[Bounding box prediction data]
-----

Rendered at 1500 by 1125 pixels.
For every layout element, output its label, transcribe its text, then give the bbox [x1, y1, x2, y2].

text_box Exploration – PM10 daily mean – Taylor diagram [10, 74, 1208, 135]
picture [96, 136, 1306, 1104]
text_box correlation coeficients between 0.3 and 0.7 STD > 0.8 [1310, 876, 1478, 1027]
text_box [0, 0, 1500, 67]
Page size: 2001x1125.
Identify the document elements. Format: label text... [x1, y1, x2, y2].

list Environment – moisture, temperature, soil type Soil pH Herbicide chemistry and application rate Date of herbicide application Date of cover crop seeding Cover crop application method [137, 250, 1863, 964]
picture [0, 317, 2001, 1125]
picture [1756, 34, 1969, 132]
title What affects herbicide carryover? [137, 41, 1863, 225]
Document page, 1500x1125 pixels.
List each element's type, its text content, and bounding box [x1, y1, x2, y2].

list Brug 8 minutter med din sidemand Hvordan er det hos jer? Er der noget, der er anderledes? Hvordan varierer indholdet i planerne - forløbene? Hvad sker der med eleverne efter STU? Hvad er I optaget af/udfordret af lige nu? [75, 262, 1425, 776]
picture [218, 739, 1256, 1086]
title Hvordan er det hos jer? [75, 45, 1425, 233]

-----

None of the records may be skipped; each is to be repeated exactly.

Rendered at 1500 by 1125 pixels.
For every layout element, output its label, transcribe its text, then give the bbox [x1, y1, x2, y2].

text_box Exploration – PM10 daily mean – Taylor diagram [10, 74, 1208, 135]
picture [96, 136, 1306, 1104]
text_box correlation coeficients between 0.3 and 0.7 STD > 0.8 [1310, 876, 1478, 1027]
text_box [0, 0, 1500, 67]
Page size: 2001x1125.
Identify the document elements. Format: label text... [x1, y1, x2, y2].

list Environment – moisture, temperature, soil type Soil pH Herbicide chemistry and application rate Date of herbicide application Date of cover crop seeding Cover crop application method [137, 250, 1863, 964]
picture [0, 317, 2001, 1125]
picture [1756, 34, 1969, 132]
title What affects herbicide carryover? [137, 41, 1863, 225]
Document page, 1500x1125 pixels.
List each element's type, its text content, and bounding box [x1, y1, x2, y2].

list Brug 8 minutter med din sidemand Hvordan er det hos jer? Er der noget, der er anderledes? Hvordan varierer indholdet i planerne - forløbene? Hvad sker der med eleverne efter STU? Hvad er I optaget af/udfordret af lige nu? [75, 262, 1425, 776]
picture [218, 739, 1256, 1086]
title Hvordan er det hos jer? [75, 45, 1425, 233]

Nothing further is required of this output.